No giant menu’s to find where that crucial memory page is, I could type in mac or memory or something to that effect. The above illustrates how I no longer need to navigate that menu. It’s integrated right into auto-complete, making for a real easy experience.

Intelligent Views

Camino’s Bookmarks view is rather good. In fact, it’s really good. I should be able to create a folder called mac and put associated bookmarks in there. Then when I use that keyword, I get all the bookmarks in that folder, in a higher priority than the machine learned bookmarks. Ideally when a new folder is created, it should attempt to auto-file my existing bookmarks for me. The end result could go in the current bookmarks menu. A computer generated (human edited) list of websites sorted and organized. Useful and relevant.

Machine Logic

Machine logic for this new functionality can be simple, or extremely complex. At it’s simplest form, it’s using the title, meta-description, and meta-keyword data, stripping it of punctuation (comma’s and such), delimited it by spaces, and creating a searchable index. In a more complex form, it’s figuring out how to group them based on patterns, probability, and user input. It could even go as far as using a dictionary file to get like terms, so computer also checks for PC. It can go as far as natural language, or suggest corrections (similar to Google’s correction functionality).
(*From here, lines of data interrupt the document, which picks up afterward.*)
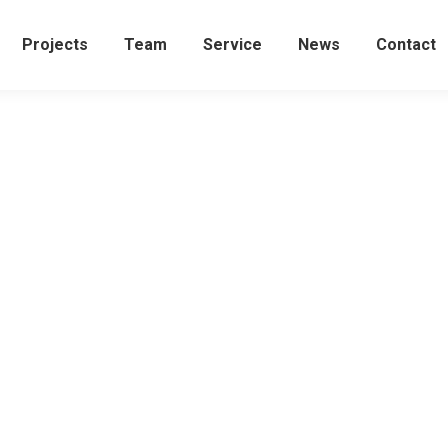
Projects
Team
Service
News
Contact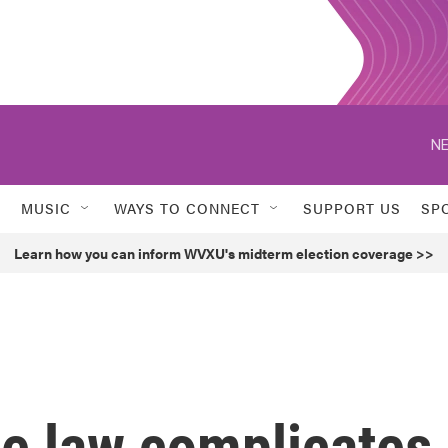
NE
MUSIC
WAYS TO CONNECT
SUPPORT US
SP
Learn how you can inform WVXU's midterm election coverage >>
te law complicates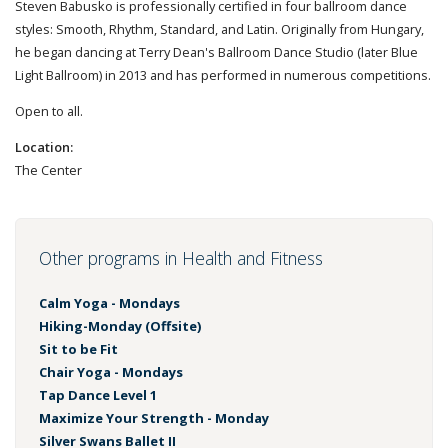
Steven Babusko is professionally certified in four ballroom dance
styles: Smooth, Rhythm, Standard, and Latin. Originally from Hungary,
he began dancing at Terry Dean's Ballroom Dance Studio (later Blue
Light Ballroom) in 2013 and has performed in numerous competitions.
Open to all.
Location:
The Center
Other programs in Health and Fitness
Calm Yoga - Mondays
Hiking-Monday (Offsite)
Sit to be Fit
Chair Yoga - Mondays
Tap Dance Level 1
Maximize Your Strength - Monday
Silver Swans Ballet II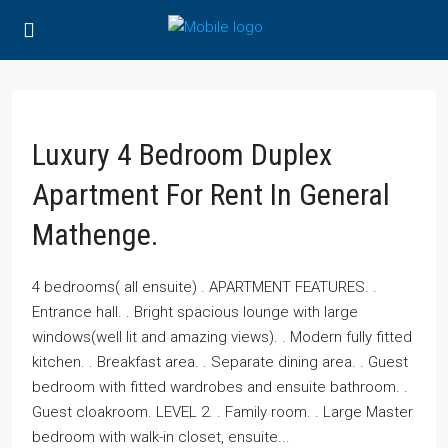
Luxury 4 Bedroom Duplex
Apartment For Rent In General
Mathenge.
4 bedrooms( all ensuite) . APARTMENT FEATURES. .
Entrance hall. . Bright spacious lounge with large
windows(well lit and amazing views). . Modern fully fitted
kitchen. . Breakfast area. . Separate dining area. . Guest
bedroom with fitted wardrobes and ensuite bathroom. .
Guest cloakroom. LEVEL 2. . Family room. . Large Master
bedroom with walk-in closet, ensuite...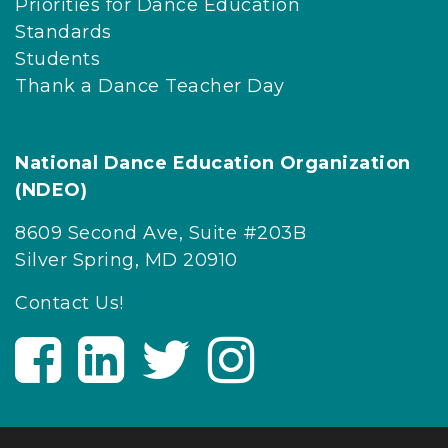
Priorities for Dance Education
o
Standards
v
Students
i
Thank a Dance Teacher Day
d
e
s
National Dance Education Organization
d
(NDEO)
a
n
8609 Second Ave, Suite #203B
c
Silver Spring, MD 20910
e
Contact Us!
a
r
V
V
V
V
t
i
i
i
i
i
s
s
s
s
s
i
i
i
i
t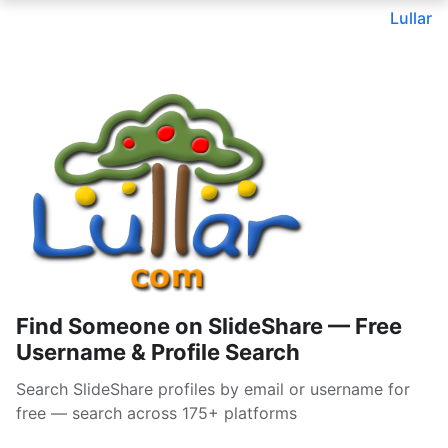
Lullar
Find Someone on SlideShare — Free
Username & Profile Search
Search SlideShare profiles by email or username for
free — search across 175+ platforms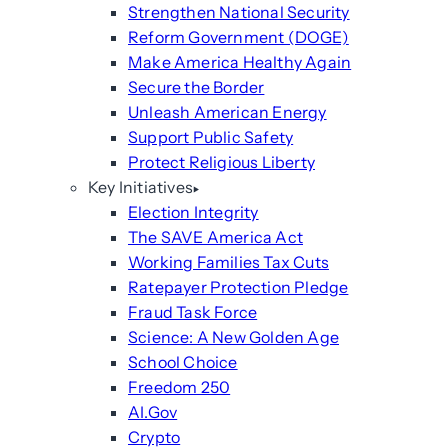
Strengthen National Security
Reform Government (DOGE)
Make America Healthy Again
Secure the Border
Unleash American Energy
Support Public Safety
Protect Religious Liberty
Key Initiatives
Election Integrity
The SAVE America Act
Working Families Tax Cuts
Ratepayer Protection Pledge
Fraud Task Force
Science: A New Golden Age
School Choice
Freedom 250
AI.Gov
Crypto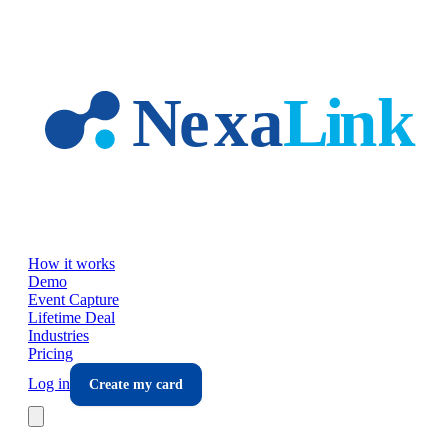
Skip to main content
How it works
Demo
Event Capture
Lifetime Deal
Industries
Pricing
Log in
Create my card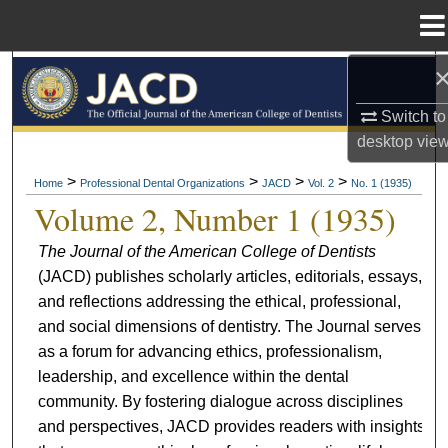
Menu
Home
Search
Switch to
Browse All Collections
desktop
vie
My Account
>
>
>
>
Home
Professional Dental Organizations
JACD
Vol. 2
No. 1 (1935)
Volume 2, Number 1 (1935)
About
The Journal of the American College of Dentists
(JACD) publishes scholarly articles, editorials, essays,
Digital Commons Network™
and reflections addressing the ethical, professional,
and social dimensions of dentistry. The Journal serves
as a forum for advancing ethics, professionalism,
leadership, and excellence within the dental
community. By fostering dialogue across disciplines
and perspectives, JACD provides readers with insights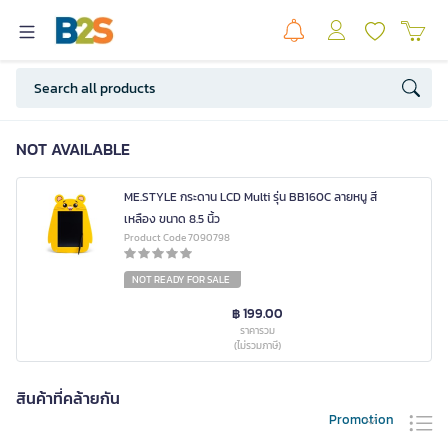
NOT AVAILABLE
ME.STYLE กระดาน LCD Multi รุ่น BB160C ลายหนู สี
เหลือง ขนาด 8.5 นิ้ว
Product Code 7090798
NOT READY FOR SALE
฿ 199.00
ราคารวม
(ไม่รวมภาษี)
สินค้าที่คล้ายกัน
Promotion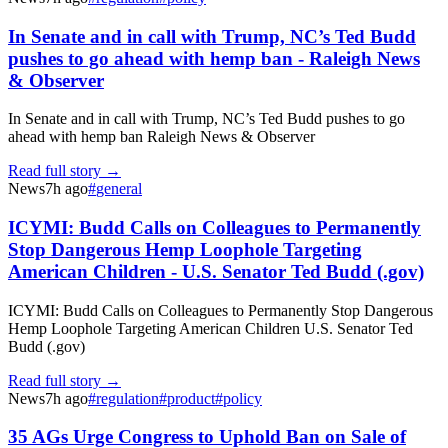
In Senate and in call with Trump, NC’s Ted Budd
pushes to go ahead with hemp ban - Raleigh News
& Observer
In Senate and in call with Trump, NC’s Ted Budd pushes to go
ahead with hemp ban Raleigh News & Observer
Read full story →
News
7h ago
#
general
ICYMI: Budd Calls on Colleagues to Permanently
Stop Dangerous Hemp Loophole Targeting
American Children - U.S. Senator Ted Budd (.gov)
ICYMI: Budd Calls on Colleagues to Permanently Stop Dangerous
Hemp Loophole Targeting American Children U.S. Senator Ted
Budd (.gov)
Read full story →
News
7h ago
#
regulation
#
product
#
policy
35 AGs Urge Congress to Uphold Ban on Sale of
What advantage does this bring?

It improves the end-user experience of course. The end result is really pretty subtle, but good. First the days of scanning through a list of scrolling bookmarks no longer exists. That’s wonderful. The days of simply typing what you want and let your browser find it will be here. Your usage patterns will provide the browser with the information it needs to create a relevant, insightful, and useful auto-complete list.

Implementation

I haven’t implemented this, nor do I have plans to do so at this time. I think the plan could use some refinement, and the project would be better handled by someone with more experience (and time) than I typically have. I put this idea out there in hopes someone else will finally admit bookmarks suck, and help do something about it. Because lets face it, bookmarks suck. I would love to see it implemented, and ideally expanded upon so that it’s results are more relevant. Lists are bad, very bad. Simple queries are good. I know what I want. Why do I have to search an entire list? That’s the bottom line. Bookmarks were a good solution for their time. But not anymore. We can do better. Oh yea, Bookmarks suck, did I mention that?